The holiday season is a bustling time for Swarovski, as gift shoppers and home decor enthusiasts, especially those in the U.S., splurge on the Austrian crystal maker’s dazzling Christmas tree ornaments, glitzy jewelry and adorable figurines.
“People are really coming back and decorating their homes,” Kolja Kiofsky, Swarovski’s general manager of North America, told Observer earlier this month at the newly opened Swarovski flagship store on Fifth Avenue in Midtown Manhattan.
The Fifth Avenue store, Swarovski’s largest in the world so far, represents a fresh start for the 128-year-old family business under its new CEO, Alexis Nasard, and creative director Giovanna Engelbert. The two-floor retail space, previously occupied by Gap, is an exuberance of pastel pinks, greens, yellows and creams, and texture—marble, chrome, quilted velvet and silk—all intended to provide customers with “the feeling of being inside a luxurious jewelry box,” Engelbert, who designed the space, said in a press release.
Home products, including figurines, decorations, and glass and tableware, comprise about 15 percent of Swarovski’s consumer business. And the U.S. is a primary market.

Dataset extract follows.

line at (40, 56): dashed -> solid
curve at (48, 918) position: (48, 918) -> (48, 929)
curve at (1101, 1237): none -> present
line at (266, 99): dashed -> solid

Seeing a growing appetite for home decor products across demographics, Swarovski in recent years, collaborated with iconic pop culture brands, including Disney, Marvel and DC Comics to launch movie-themed ornaments and figurines, ranging from $95 (a palm-sized Aladdin magic lamp ornament) all the way up to $33,000 (a large limited-edition, head-to-toe crystal-clad Superman).
“Our home collection has grown, and we have seen customers appreciating more selections from us,” Kiofsky, who manages Swarovski’s approximately 250 stores in the U.S. and Canada and the company’s online retail business, told Observer.

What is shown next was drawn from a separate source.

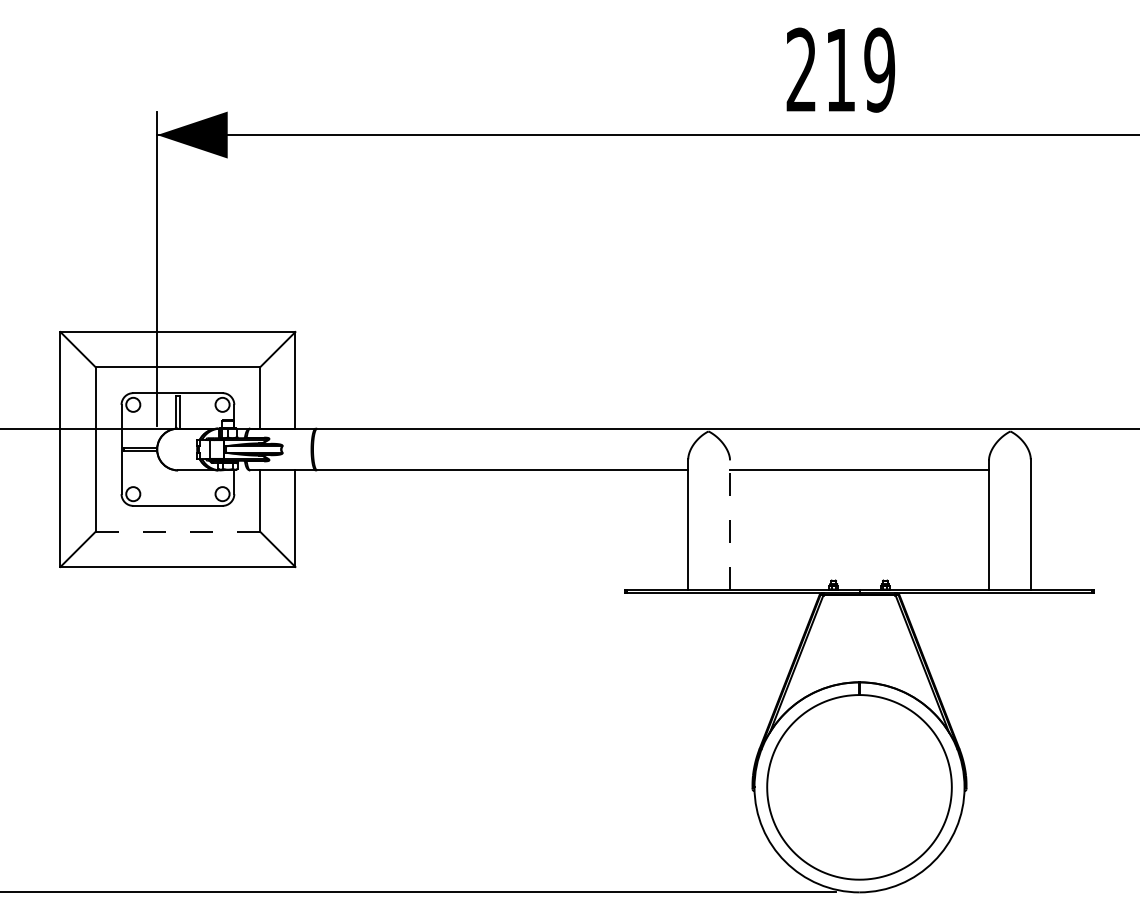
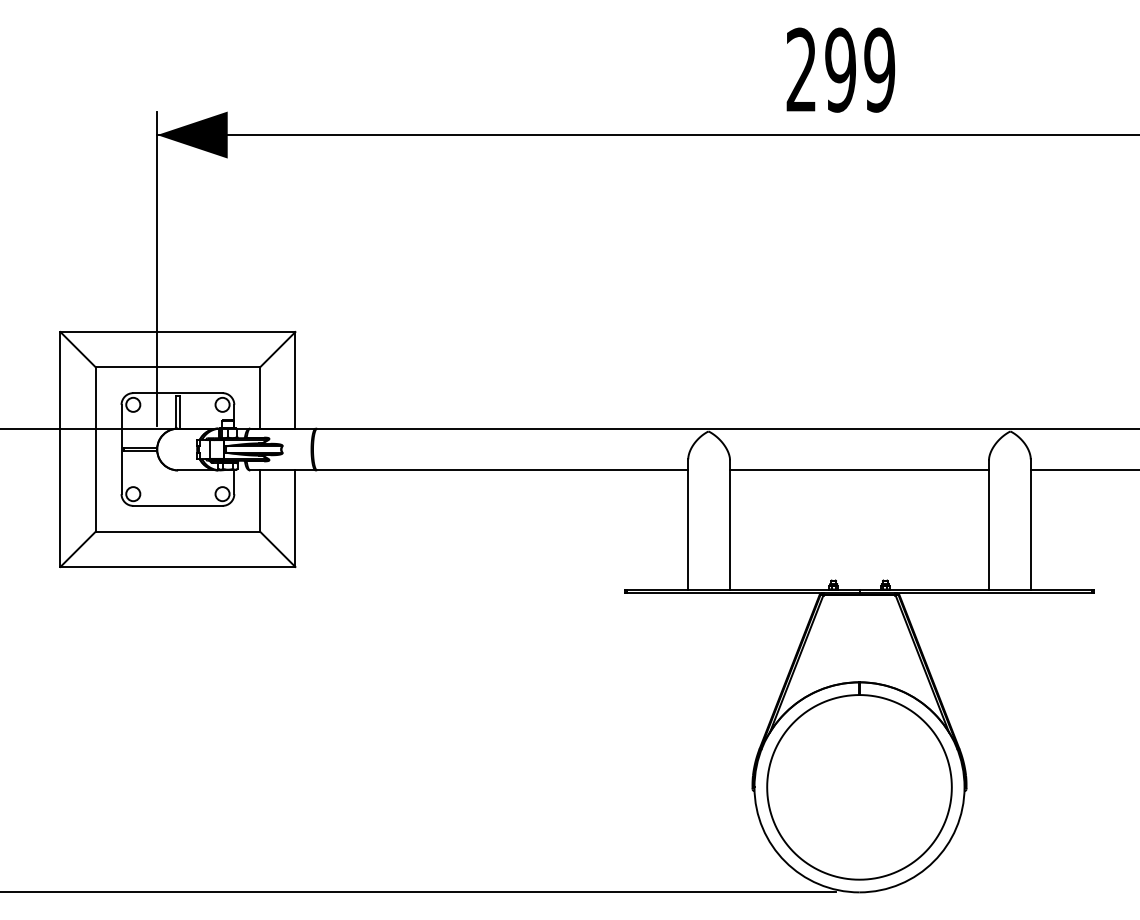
text at (840, 69): 219 -> 299
line at (1083, 470): none -> present
line at (730, 524): dashed -> solid
line at (178, 531): dashed -> solid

“More and bolder” is a clear trend, at least in the U.S.
Swarovski owns and operates about 1,200 stores globally, with its revenue roughly evenly split among Europe, Asia and the Americas. But what consumers buy in these markets differs greatly.

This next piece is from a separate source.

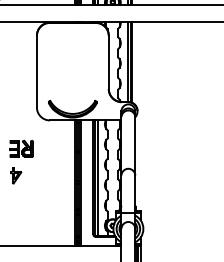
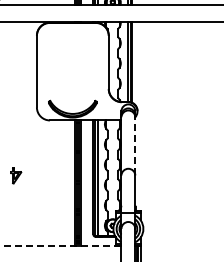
line at (135, 145): solid -> dashed
part at (21, 148): present -> none
line at (60, 245): solid -> dashed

“We definitely see nuances in regional preferences. We have, in our collections, purposefully different assortments to address consumer needs,” Kiofsky said. “For example, in the U.S., our home business, especially the collectible figurines, is a bigger portion of the business [than in other markets]. In Asia, we tend to sell more refined, smaller pieces, like necklaces and bracelets. And in southern Europe and Latin America, there’s a tendency for bigger, bolder pieces.” (Interestingly, a similar geographic difference is observed in engagement ring preference.)
Jewelry remains Swarovski’s largest category, accounting for 80 percent of its consumer business. Despite the rise of counter-intuitive phenomena elsewhere in fashion like quiet luxury, “more and bolder,” Kiofsky said, is a clear trend in jewelry, as shown in Swarovski’s best-selling categories in the U.S., such as Engelbert’s newly launched Millenia collection featuring chunky and geometric design and the company’s body jewelry line created in collaboration with Kim Kardashian’s lingerie brand Skims.
To that end, last year, Swarovski launched its first lab-grown diamonds line, offering a more affordable (and ethical) alternative to natural diamonds. “Customers are telling us, first of all, as a brand, we have the credibility to be in the lab-grown diamonds [business] because we have 130 years of legacy of growing and cutting man-made minerals. And secondly, they like the design,” Kiofsky said.
Swarovski chose to sell its lab-grown diamonds first in the U.S., where consumers favor large stones more than anywhere else. “We’ve observed diamond customers often have a budget. With lab-grown diamonds, they are not necessarily looking to spend less; they are looking to get a bigger piece for the same budget,” Kiofsky said.
Swarovski defines luxury differently
As a luxury brand, Swarovski caters to a wide audience with products priced anywhere from under $50 to tens of thousands of dollars. Kiofsky said Swarovski doesn’t define luxury by price tags but focuses on creating a unique experience. “Luxury can be perceived very differently by consumers depending on where they come from,” he said. “A $49 pair of earrings can feel luxurious to someone. We want to provide this experience, regardless of what a customer is looking to buy.”
Kiofsky, a former marketing executive at Porsche, joined Swarovski in 2010 and has, over the past decade, led the company’s sales and marketing efforts in Europe, the Middle East and Africa. He took the role of general manager of North America in 2021 as part of a companywide restructuring led by new CEO Alexis Nasard, the first person outside of the Swarovski family to helm the company. Before joining Swarovski, Nasard was a consultant at McKinsey & Co. Earlier in his career, he held executive roles at consumer goods companies.
“Swarovski luxury is not the traditional luxury, which is about snobbism and high prices, and taking ourselves seriously,” Nasard said in a video interview with CNN last week. “Our luxury is about offering consumers joy, self-expression, self-indulgence and the ability to be beautiful on your own terms.”